API Sets, SxS manifests, Visual C++ linker delay loading, .NET Assembly loading and related fusion cache, UWP sandbox loading, are some examples of changes the original dependency walker isn't capable to handle.
But I hate how this software comes with dozens of DLLs. I like to chuck these tools in sa single directory, and this is one that I have to put in a separate folder. DependencyWalker was better in this regard.
You see these as the program trying to import nonexistent DLL files that start with the name "api-ms-win-". Dependency Walker can't handle those imports at all, it only deals with real DLL files.
I thought at first it was a way to share the symbol tables between multiple instances (though you could use memory mapping), but then I read this in the README.md:
> Server is written in C, with no special headers or SDK used.
So maybe it helps them keep the parser simpler? Decouples that part from the GUI in a way they prefer?
Nice project, just as a challenge / piece of feedback - most of the time you don't actually need to have a C backend for this type of project. The challenge is to get all the P/Invoke signatures and struct declarations / pointer walking correct on .Net. The benefit being a single managed EXE and no need for cross process communication and the edge cases it brings.
(Source: Have built a full SCSI interop layer in .Net to do low level CD ripping, full with native pointer walking and all.
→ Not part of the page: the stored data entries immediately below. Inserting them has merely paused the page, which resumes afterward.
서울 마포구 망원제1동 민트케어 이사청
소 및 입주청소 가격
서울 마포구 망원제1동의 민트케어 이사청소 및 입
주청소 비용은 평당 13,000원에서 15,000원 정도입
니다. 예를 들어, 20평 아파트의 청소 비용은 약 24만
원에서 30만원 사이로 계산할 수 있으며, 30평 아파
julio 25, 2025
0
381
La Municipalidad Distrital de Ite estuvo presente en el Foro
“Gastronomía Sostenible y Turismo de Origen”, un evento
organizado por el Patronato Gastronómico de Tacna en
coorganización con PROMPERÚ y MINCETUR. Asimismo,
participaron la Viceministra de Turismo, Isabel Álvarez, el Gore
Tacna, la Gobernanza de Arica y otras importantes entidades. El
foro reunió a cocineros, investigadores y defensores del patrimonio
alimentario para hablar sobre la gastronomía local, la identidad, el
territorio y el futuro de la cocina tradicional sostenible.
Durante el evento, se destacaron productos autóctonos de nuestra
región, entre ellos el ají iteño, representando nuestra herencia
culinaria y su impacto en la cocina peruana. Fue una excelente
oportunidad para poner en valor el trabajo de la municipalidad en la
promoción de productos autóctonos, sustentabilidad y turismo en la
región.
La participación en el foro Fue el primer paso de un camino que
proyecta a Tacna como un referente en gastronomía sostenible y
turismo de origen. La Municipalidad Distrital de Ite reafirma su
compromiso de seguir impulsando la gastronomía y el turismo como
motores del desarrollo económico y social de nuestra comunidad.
Have also written tools to walk the PEB (process environment block) in .Net w/ no native backends.)
Which is the reason that to this day I remain a big C++/CLI fan.
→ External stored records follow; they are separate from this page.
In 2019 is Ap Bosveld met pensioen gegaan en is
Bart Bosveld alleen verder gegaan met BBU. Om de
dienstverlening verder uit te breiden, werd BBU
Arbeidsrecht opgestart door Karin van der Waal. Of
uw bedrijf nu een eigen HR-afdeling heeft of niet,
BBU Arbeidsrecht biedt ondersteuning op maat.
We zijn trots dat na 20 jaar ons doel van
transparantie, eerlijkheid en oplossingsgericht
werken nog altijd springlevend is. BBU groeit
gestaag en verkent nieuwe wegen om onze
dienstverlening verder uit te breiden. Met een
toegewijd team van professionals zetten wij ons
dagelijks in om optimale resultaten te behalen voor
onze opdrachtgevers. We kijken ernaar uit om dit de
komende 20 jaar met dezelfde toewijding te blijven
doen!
It is still much easier than dealing with P/Invoke and COM from .NET code.
Create a nice wrapper, exposing C# compatible types and we're done.
In regards to COM, not even the CCW/RCW replacement is as developer friendly as VB 6 or Delphi.
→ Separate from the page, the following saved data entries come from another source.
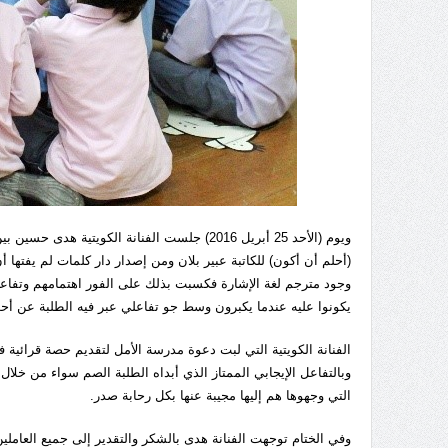
ويوم (الأحد 25 أبريل 2016) جلست الفنانة ال
(أحلم أن أكون) للكاتبة عبير بلان ومن إصدار دار كلمات لم يفتها 
وجود مترجم لغة الإشارة فكسبت بذلك على الفور اهتمامهم وتفاعله
يكونوا عليه عندما يكبرون وسط جو تفاعلي عبر فيه الطلبة عن أح
الفنانة الكويتية التي لبت دعوة مدرسة الأمل لتقديم حصة قرائية 
وبالتفاعل الإيجابي الممتاز الذي أبداه الطلبة الصم سواء من خلال 
التي وجهوها هم إليها مجيبة عنها بكل رحابة صدر.
وفي الختام توجهت الفنانة هدى بالشكر والتقدير إلى جميع العاملين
I have some hopes that Secure Future Initiative will finally give the spotlight to .NET on Windows, that Windows team keeps pushing away, unlike what happens on Apple and Google platforms.
It helps, but when one has enough C++ knowledge, I still consider C++/CLI a better solution instead of yet another tool, that might not understand everything.
Now if doing cross platform code, C++/CLI is naturally not an option.
Most certainly they keep having similar tooling in Redmond.